This is part two of a long-running saga. Read part one.
Every time I call the Hong Kong HSBC customer service center I cross my fingers and hope, “This is it! Today I’ll finally manage to retrieve my Hong Kong checking account’s money.” Every time I slam the phone down after hours of Escheresque automated phone menus that trap callers in infinite loops and telephonic cul-de-sacs, I put my head between my legs and take deep breaths.
While working in Hong Kong in the summer of 2009, I opened an HSBC checking account for the sake of direct deposit. I didn’t know the convenience of a debit card was far outweighed by the ordeal of accessing my account once I left Hong Kong.
While talking to a customer representative I found out my acount had become inactive after not using it for nearly a year and a half. The customer rep told me I needed to write a check for 10HKD to myself in order to reactivate my account. 10HKD will be debited from my account and travel through electronic clearinghouse pipes only to arrive at the same destination and render my account active. Then I can submit an overseas wire transfer for the hundredth time on HSBC’s website and cross my fingers hoping I’ll reunite with my long lost money.
There was only one problem: I’m not flying to the other side of the world to deposit this check in an HSBC Hong Kong ATM. The customer rep said I’d have to write a letter, bring the letter to an HSBC US branch to verify my identity and account authorization, and then mail the letter.

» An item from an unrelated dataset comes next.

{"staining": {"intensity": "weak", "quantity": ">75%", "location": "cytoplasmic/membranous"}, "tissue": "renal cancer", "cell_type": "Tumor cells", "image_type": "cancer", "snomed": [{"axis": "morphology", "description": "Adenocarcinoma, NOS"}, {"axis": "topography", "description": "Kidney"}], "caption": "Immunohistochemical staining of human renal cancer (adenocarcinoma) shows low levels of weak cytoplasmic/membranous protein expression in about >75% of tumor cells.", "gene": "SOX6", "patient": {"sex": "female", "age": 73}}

The HSBC department that handles overseas wire transfers called me to reactivate my account and transfer the money. Hallelujah. HSBC is not so bad after all.
Advice to other people especially Columbia University’s CEO Hong Kong interns. Do not open a bank account. It’s a time-consuming process and a pain to close. Just ask your employer to pay you in cash. I’m not sure how my fellow interns handled their payroll processes, but it must’ve been a hell of a lot easier than how I did it.